▶ GIVEN EXERCISE
Rewrite everything from the line reading "kingdom: Plantae" down to the end of the items, substituting "division" for each "phylum" and changing nothing else. Leave the pictures out of your answer.

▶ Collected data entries

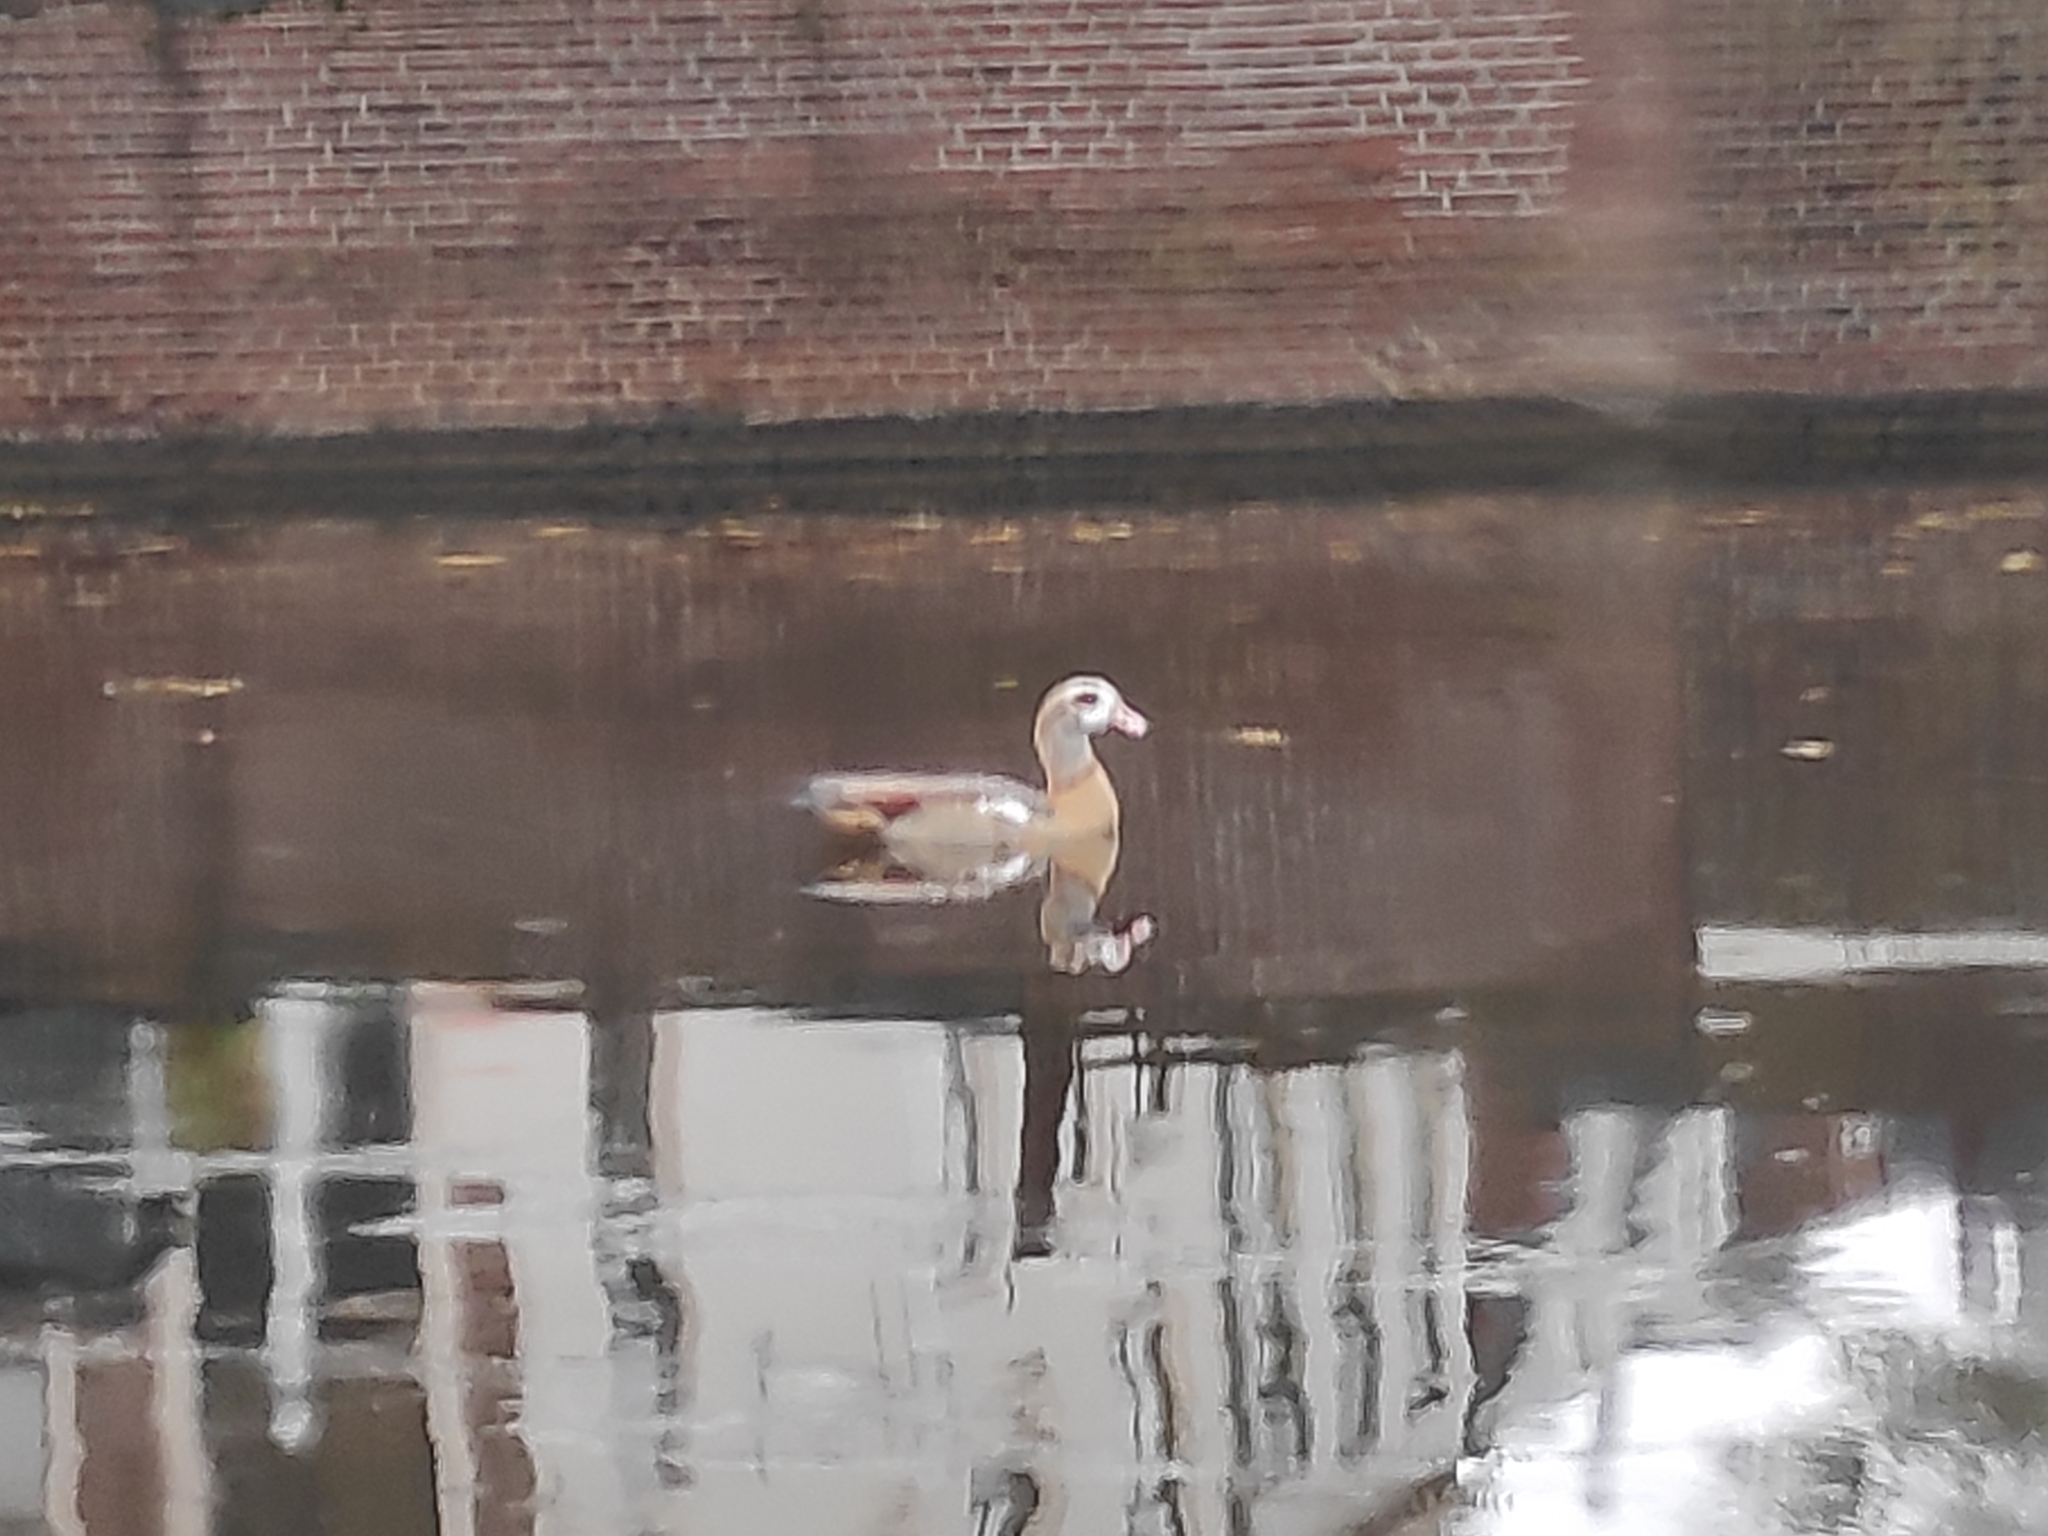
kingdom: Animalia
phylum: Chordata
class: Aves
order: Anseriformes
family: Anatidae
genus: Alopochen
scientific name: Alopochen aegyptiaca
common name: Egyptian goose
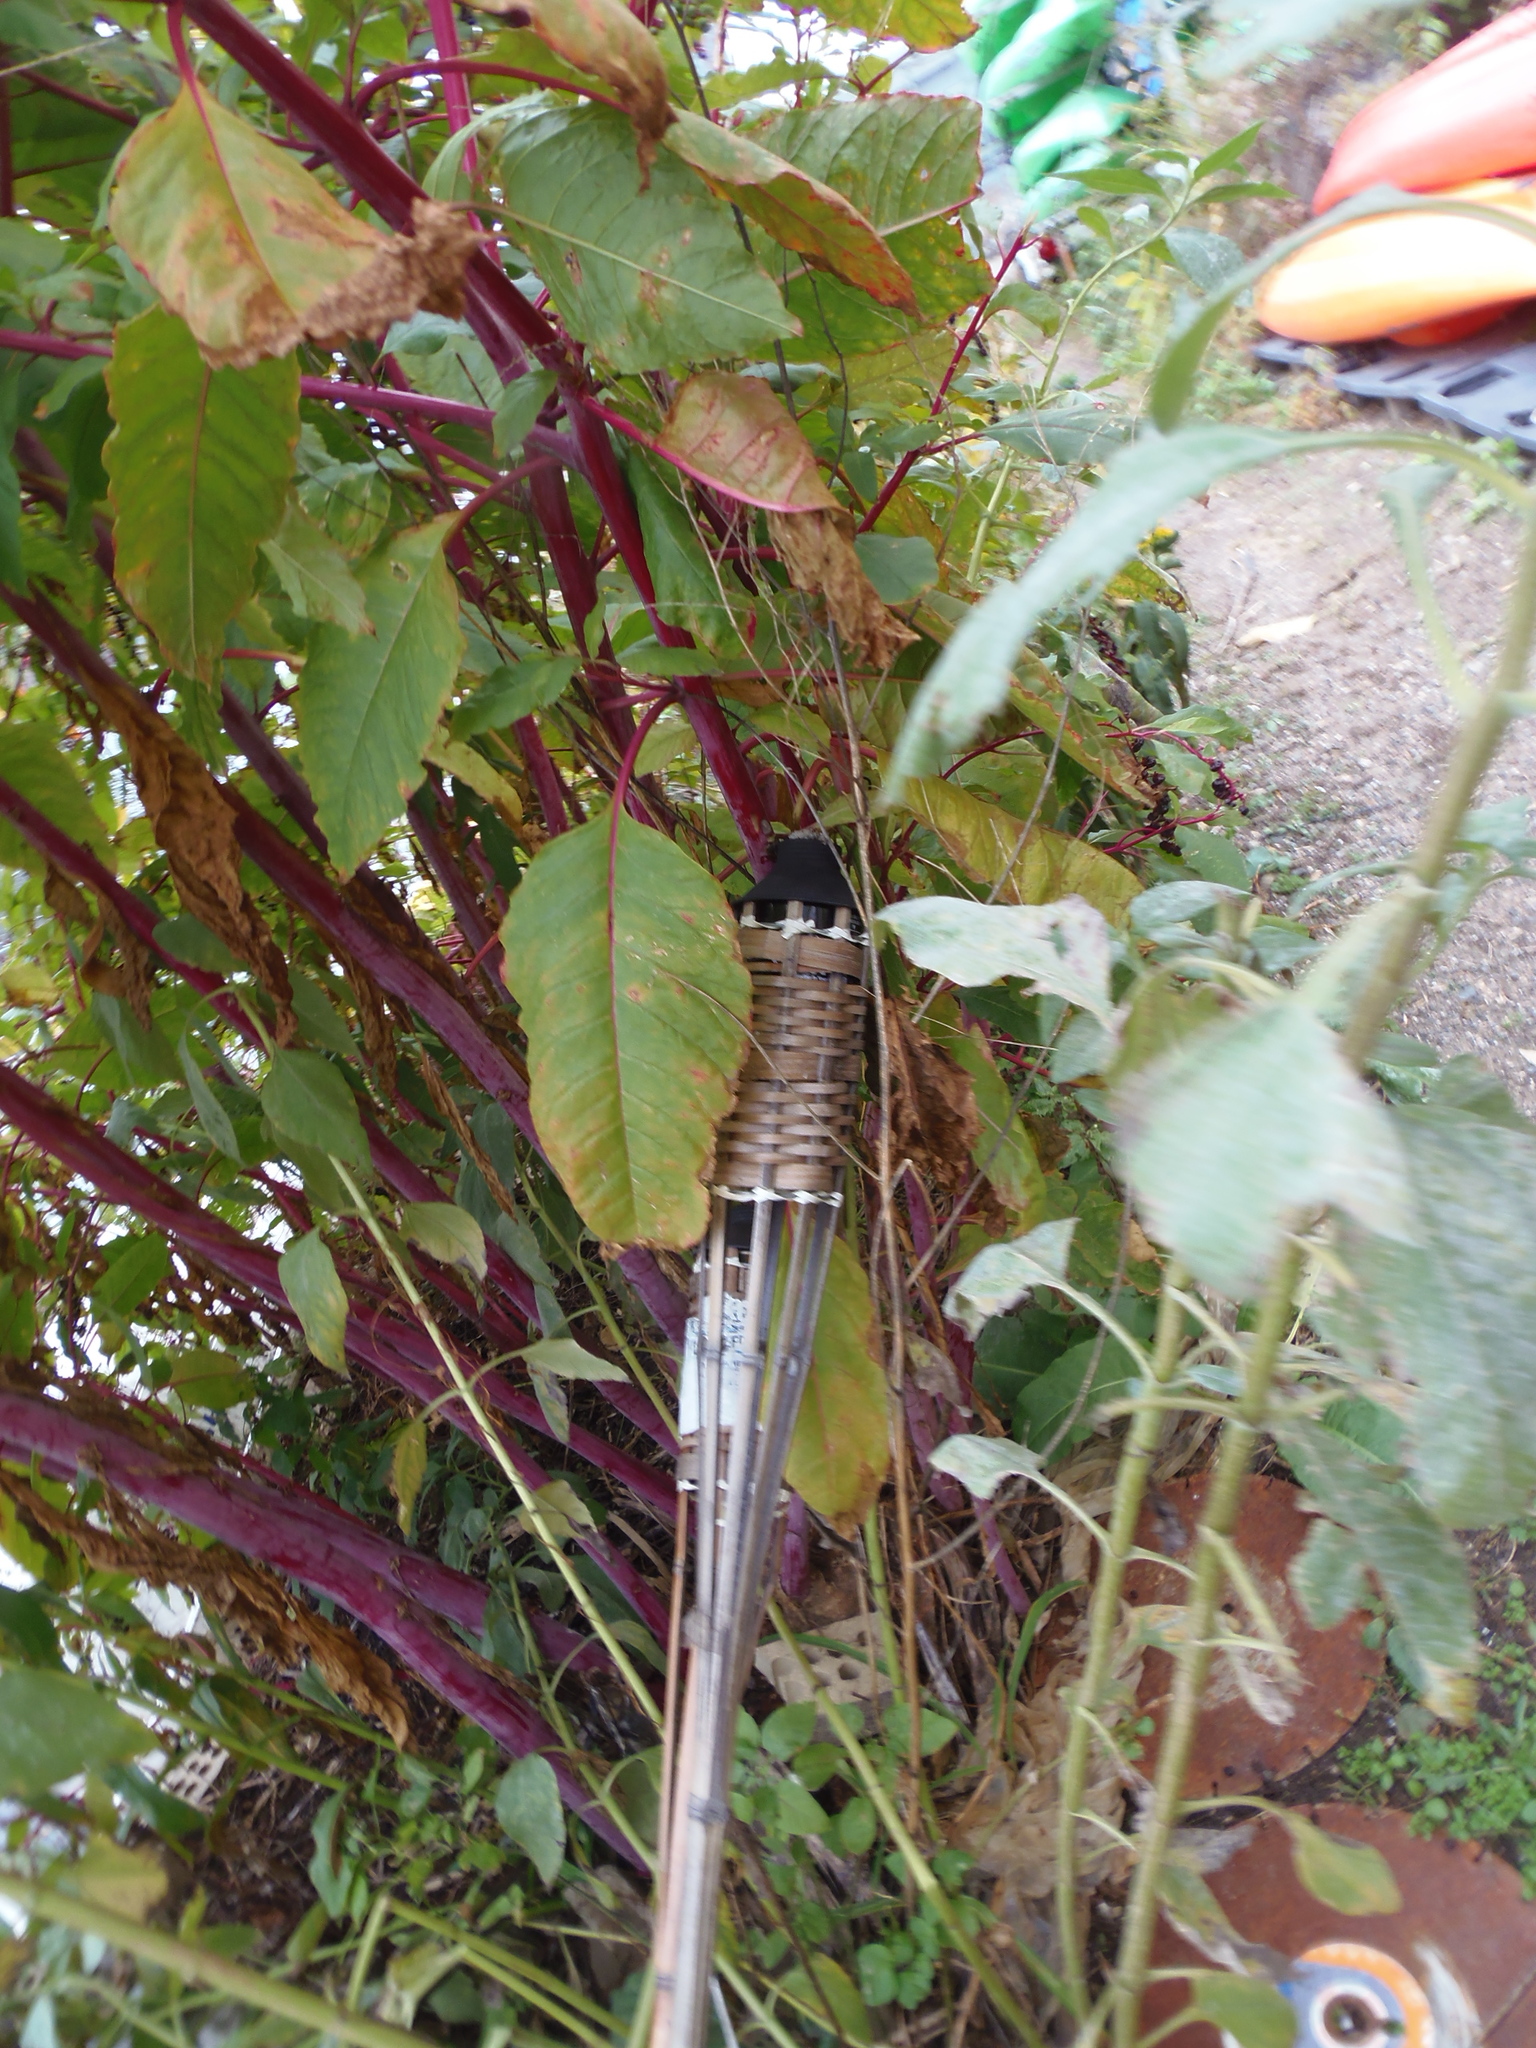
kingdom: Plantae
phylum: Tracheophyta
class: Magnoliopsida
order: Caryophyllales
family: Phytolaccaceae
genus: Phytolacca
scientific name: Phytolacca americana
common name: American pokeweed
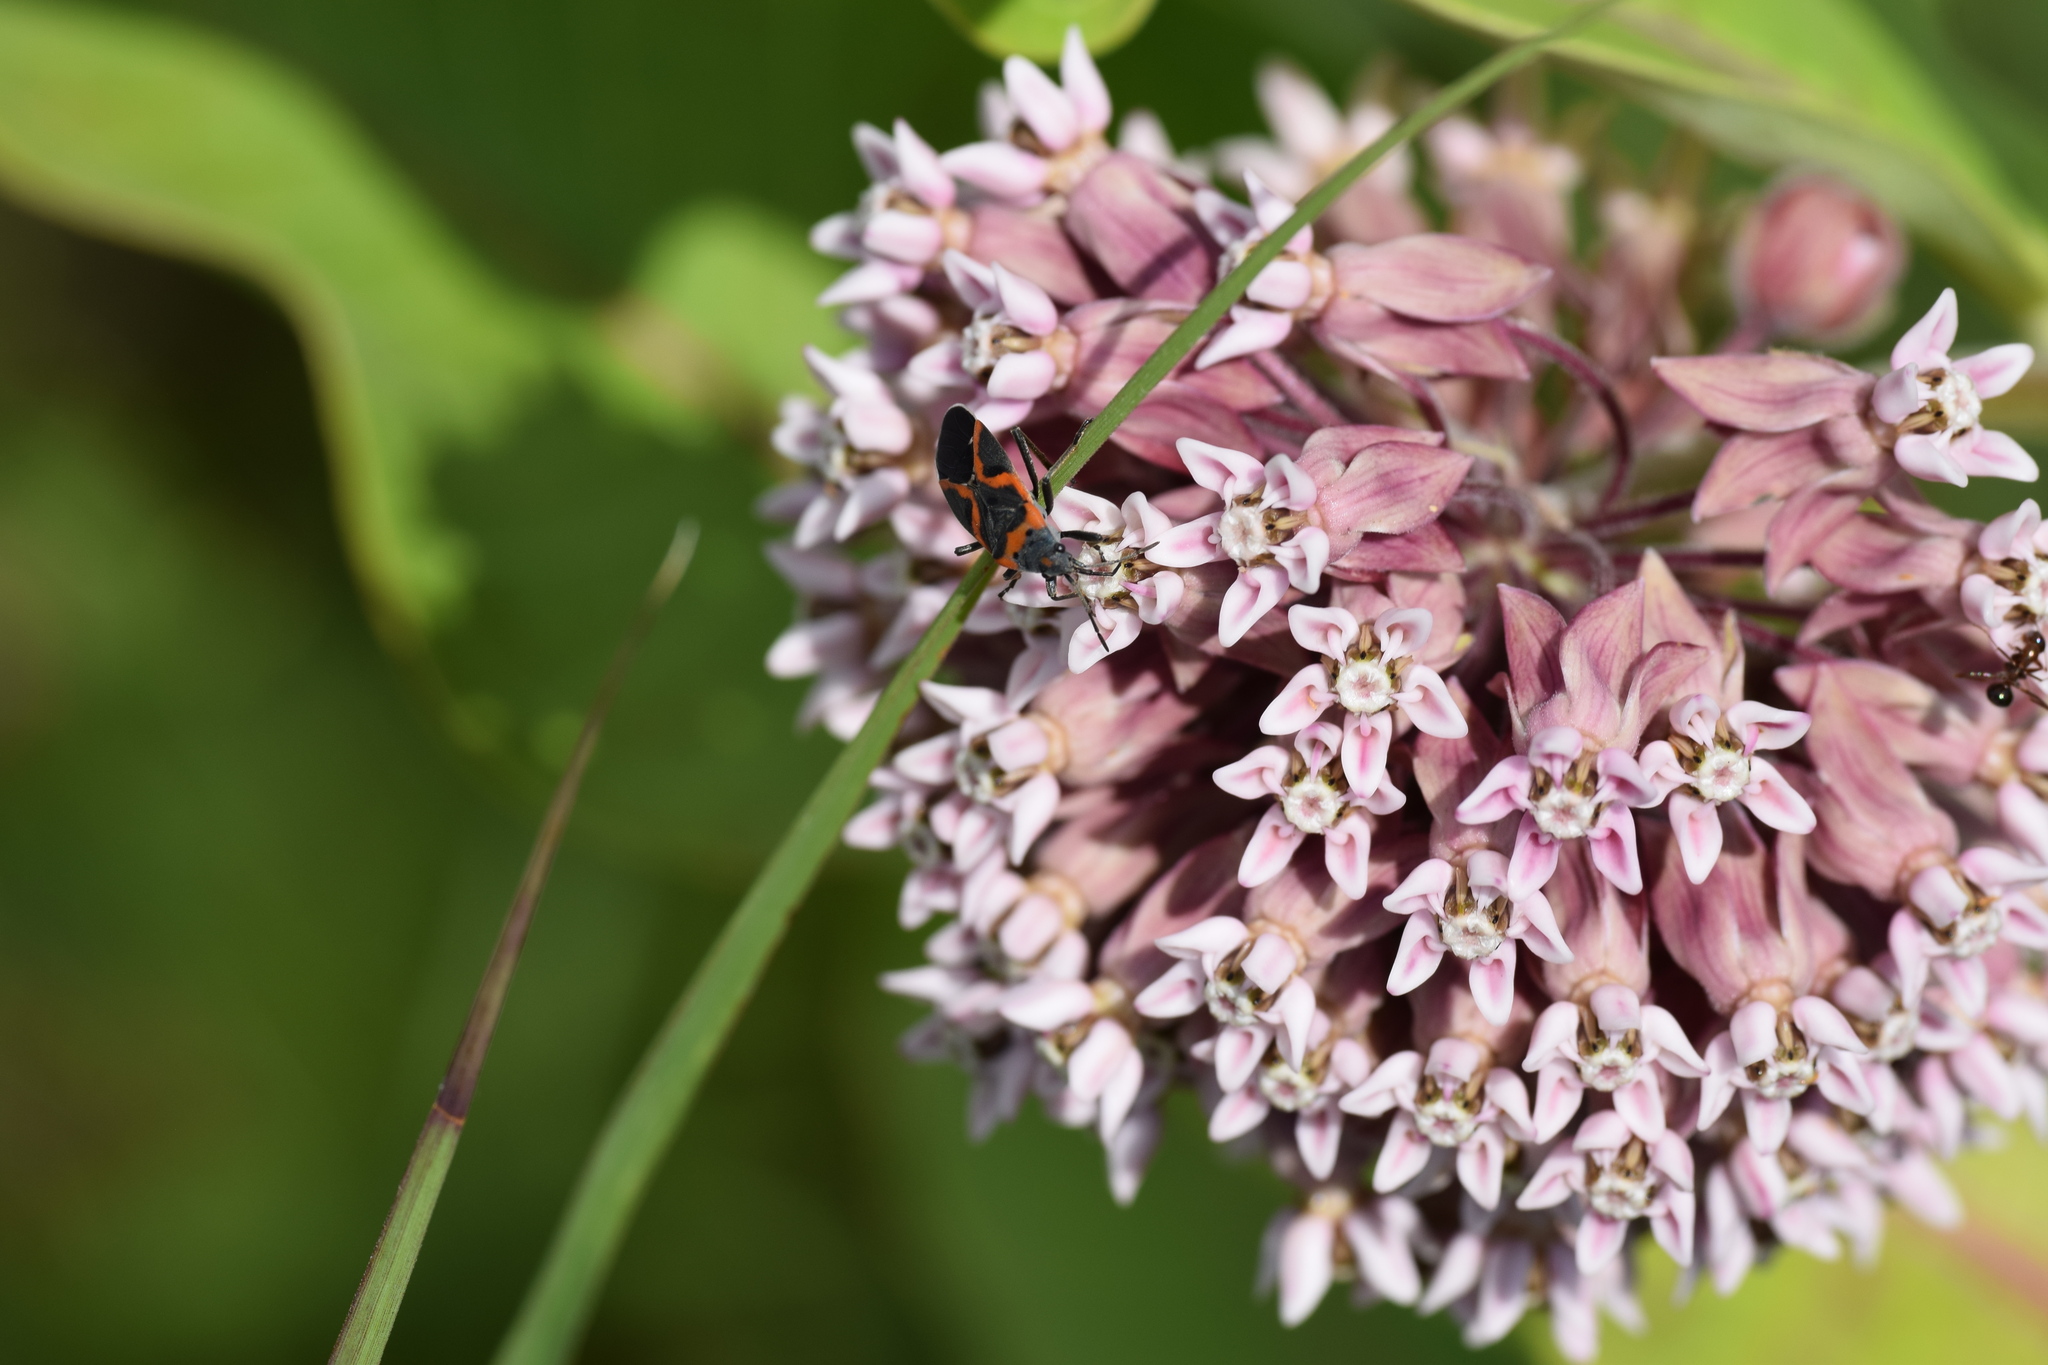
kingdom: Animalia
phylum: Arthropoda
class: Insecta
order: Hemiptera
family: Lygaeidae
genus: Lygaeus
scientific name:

▶ OUTPUT OF THE TASK
kingdom: Plantae
division: Tracheophyta
class: Magnoliopsida
order: Caryophyllales
family: Phytolaccaceae
genus: Phytolacca
scientific name: Phytolacca americana
common name: American pokeweed
kingdom: Animalia
division: Arthropoda
class: Insecta
order: Hemiptera
family: Lygaeidae
genus: Lygaeus
scientific name:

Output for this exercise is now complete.